* **Source document**:
Here we are… it’s been almost exactly 6 months since we started recording Foster and the Flight’s EP, Rings on Trees:

and, most importantly, we’re still having a TON of fun.  In fact, it gets better every rehearsal, every show, every day.

Here’s a look back at some of the mental obstacles I encountered in the past 6 months: my doubts and my discoveries:

  • ASKING OTHER MUSICIANS TO PLAY MY MUSIC… “what if they hate it? what if they hate me? what if they don’t have time? ”  On the contrary, most musicians I’ve spent time with LOVE collaborating.  At the very least it expands your experience, at the most you grow as a player, you make connections, you make more money, and you have a ton of fun.
  • Building a band… “they’re already committed to another band! Can I be a solo artist AND have a band? Will they have fun? Will they have time?” Certainlyany musician I would want in my band would be a busy, overcommitted, excited human being.  Everyone in the Flight is pursuing other bands, other passions all the time, and scheduling can be difficult.  However, playing with these incredible musicians has not only been super fun, and sounded awesome, it has changed and improved my music (including the way I play it alone).  As the Flight rehearses and performs more it gets more fun, they offer more ideas, and we gel better musically.  Worth every minute, even for a solo artist.
  • Asking for help… I am absolutely incapable of doing all this stuff alone.  Being self-employed in any industry means you wear a lot of hats, and my skills do not extend from music, to publicity, to managing, to directing, to media.  I can certainly dabble, and take on the brunt work, but ALL of the success I have had I owe to the talented and generous friends who donated their skills and time.  Here are some of the contributors!
    • Larry Hart Larry Hart Larry, owner of Riff's Acoustic Music, became the first 'official' person to give me a testimonial: "Lauren Foster is a wonderful singer/songwriter who I love to play at our venue. Her songs and stage presence showcase her natural charm and soulful energy. Lauren is an accomplished acoustic player and can go from fast rhythm progressions, to catchy riffs, to emotional fingerstyle with ease, and has the vocals to match. She can cover many songs, but she shines the brightest voicing her own lyrics. Her approach to performing can be playful or serious and will always be highly professional."
    • David Stearns David Stearns David hosts my website and taught me how to build my own material into the site
    • Oscar Ortiz and Tim Braun Oscar Ortiz and Tim Braun Oscar and Tim volunteered their time, cameras, and skills to make a really nice, two angle video during a performance in Park City, Utah.
    • Claire Jencks Claire Jencks Claire combined her artistic talent with her skills in graphic design to make a poster for Foster &the Flight.

* **Work required**: Pick up the blog post about Foster and the Flight at its last line and keep writing it. The material that comes next has nothing to do with the blog post about Foster and the Flight.

* **Data shown**:
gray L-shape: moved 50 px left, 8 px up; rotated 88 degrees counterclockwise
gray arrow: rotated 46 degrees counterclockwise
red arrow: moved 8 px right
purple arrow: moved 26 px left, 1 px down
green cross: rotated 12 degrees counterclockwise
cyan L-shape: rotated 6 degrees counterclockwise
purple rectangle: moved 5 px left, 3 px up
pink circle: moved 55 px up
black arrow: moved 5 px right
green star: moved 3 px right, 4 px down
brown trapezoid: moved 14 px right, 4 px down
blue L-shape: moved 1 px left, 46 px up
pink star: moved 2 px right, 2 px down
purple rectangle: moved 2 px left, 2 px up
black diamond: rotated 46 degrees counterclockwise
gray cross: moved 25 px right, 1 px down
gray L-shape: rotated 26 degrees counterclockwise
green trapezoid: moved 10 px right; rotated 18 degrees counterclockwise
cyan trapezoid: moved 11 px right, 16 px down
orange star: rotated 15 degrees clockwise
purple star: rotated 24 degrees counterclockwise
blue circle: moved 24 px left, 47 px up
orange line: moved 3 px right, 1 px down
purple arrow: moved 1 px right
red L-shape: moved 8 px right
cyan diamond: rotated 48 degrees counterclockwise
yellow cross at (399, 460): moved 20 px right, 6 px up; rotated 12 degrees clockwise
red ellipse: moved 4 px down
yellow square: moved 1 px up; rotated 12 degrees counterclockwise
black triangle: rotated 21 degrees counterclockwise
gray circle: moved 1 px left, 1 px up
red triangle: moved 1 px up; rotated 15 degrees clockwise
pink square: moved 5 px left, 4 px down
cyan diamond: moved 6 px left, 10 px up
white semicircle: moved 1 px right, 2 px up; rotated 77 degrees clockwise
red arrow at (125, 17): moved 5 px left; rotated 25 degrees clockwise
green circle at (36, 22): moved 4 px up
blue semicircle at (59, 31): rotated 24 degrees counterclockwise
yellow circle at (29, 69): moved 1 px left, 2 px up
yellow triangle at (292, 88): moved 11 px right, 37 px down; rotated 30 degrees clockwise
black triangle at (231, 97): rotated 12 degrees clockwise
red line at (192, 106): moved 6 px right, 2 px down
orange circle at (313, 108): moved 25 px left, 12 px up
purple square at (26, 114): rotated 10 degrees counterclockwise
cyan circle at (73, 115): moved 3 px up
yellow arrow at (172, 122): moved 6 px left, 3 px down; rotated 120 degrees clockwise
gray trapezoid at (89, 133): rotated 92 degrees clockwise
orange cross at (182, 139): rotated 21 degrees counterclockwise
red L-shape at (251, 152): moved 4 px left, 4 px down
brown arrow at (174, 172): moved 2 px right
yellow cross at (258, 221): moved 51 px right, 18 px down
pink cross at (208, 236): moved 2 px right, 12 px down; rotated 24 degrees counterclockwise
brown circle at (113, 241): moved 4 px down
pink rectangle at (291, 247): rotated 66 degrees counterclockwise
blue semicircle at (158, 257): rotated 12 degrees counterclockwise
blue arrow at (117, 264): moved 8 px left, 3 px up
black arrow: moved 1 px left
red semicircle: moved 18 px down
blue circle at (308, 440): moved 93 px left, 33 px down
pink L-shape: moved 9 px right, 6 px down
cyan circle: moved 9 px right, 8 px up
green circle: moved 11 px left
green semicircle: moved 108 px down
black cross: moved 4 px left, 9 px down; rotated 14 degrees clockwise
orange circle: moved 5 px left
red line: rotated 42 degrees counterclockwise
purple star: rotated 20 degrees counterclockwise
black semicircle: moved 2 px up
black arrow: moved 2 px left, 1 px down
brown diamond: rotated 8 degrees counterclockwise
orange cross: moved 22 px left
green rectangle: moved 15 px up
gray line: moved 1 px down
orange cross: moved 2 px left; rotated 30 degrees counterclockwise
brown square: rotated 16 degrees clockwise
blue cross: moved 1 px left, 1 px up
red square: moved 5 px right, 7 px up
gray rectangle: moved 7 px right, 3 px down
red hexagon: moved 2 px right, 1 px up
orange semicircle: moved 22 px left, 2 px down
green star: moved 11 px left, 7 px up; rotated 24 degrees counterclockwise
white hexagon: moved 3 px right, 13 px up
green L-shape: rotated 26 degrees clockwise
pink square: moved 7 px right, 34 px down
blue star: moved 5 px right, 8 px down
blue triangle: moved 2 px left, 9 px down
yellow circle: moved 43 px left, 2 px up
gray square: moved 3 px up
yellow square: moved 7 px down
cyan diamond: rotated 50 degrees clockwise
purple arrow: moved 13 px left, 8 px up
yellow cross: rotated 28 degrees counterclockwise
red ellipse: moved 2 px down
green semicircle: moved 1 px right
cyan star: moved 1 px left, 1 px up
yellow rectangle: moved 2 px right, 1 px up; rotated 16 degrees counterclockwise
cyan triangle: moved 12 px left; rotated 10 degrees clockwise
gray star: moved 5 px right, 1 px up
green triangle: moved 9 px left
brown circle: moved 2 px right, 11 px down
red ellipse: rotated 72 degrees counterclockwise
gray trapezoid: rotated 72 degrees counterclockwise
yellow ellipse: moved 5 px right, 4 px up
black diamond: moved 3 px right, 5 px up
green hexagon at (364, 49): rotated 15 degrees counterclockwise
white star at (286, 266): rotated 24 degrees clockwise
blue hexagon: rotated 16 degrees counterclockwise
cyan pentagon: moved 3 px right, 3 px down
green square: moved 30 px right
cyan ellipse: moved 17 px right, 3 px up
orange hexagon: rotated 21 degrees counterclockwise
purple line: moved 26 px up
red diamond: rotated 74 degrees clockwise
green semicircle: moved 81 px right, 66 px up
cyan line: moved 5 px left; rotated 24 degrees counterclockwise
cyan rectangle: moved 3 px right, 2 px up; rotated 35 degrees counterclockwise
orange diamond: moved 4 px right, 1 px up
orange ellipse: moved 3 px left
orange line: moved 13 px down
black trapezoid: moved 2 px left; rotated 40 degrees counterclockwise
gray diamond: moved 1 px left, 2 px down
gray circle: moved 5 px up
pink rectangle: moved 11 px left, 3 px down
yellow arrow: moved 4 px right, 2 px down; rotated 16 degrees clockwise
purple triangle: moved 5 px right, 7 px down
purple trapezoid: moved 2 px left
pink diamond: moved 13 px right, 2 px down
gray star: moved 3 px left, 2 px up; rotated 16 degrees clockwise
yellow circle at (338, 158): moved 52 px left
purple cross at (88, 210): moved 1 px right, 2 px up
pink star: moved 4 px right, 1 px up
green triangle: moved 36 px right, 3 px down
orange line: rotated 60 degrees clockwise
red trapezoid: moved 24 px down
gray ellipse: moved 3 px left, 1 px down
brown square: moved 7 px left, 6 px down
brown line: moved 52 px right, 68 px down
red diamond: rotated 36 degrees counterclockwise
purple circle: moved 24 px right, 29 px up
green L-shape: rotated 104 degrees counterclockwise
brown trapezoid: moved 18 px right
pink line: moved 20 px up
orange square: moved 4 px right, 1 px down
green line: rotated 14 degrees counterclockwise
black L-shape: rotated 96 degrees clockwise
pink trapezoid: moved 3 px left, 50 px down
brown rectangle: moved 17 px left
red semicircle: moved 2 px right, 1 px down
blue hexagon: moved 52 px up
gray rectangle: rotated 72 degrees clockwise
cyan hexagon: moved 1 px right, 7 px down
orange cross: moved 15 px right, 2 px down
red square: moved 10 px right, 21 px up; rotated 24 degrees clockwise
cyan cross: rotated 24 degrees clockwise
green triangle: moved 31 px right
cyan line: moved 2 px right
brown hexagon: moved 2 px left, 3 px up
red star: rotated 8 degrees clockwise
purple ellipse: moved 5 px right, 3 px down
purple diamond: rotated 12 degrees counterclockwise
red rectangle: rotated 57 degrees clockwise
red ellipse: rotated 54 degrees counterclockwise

* **Answer to the exercise**:
    • Annabelle Merg Annabelle Merg Anna volunteered her phenomenal photography skills at our first show to get some great shots of Foster and the Flight's first show!

  • Setting up shows… “what if they think I’m dumb for even asking? what if they need a certain number of people to come and not enough show up? is it worth it to pay for a space? is it worth it if no one i know can come?”  If they don’t want you to play, that’s ok!  Asking never hurt, and the good connections I made were worth a million ignored emails.  It’s someone’s job to sort through booking requests and find what’s best for the venue.  There is everything to gain, and nothing to lose, from reaching out to other musicians and venues!
  • That show went badly… “yikes, not enough people showed up, I sounded terrible, my drummer and I were off, I told people we would start at 730 and we didn’t until 830, they’ll never come back!  Was it worth it?  Yes, it is ALWAYS worth it!  Even the worst shows make the best rehearsals… 100% focused on the moment.  At first I was so worried a show might not go perfectly.  And playing often this stress would build up and make the next show even scarier.  Then one day I drove for over an hour to do a show in a place where none of my friends would be able to come.  The band couldn’t make it, I was bummed.  I got there and 3… only 3 people were there to watch.  By the end 15 people were watching but that is a tiny number.  Long story short, it was a blast.  Some part of me let go of all that stress and only focused on the fact that I love playing, talking to people, and performing. It turned into one of the best shows I’ve ever played.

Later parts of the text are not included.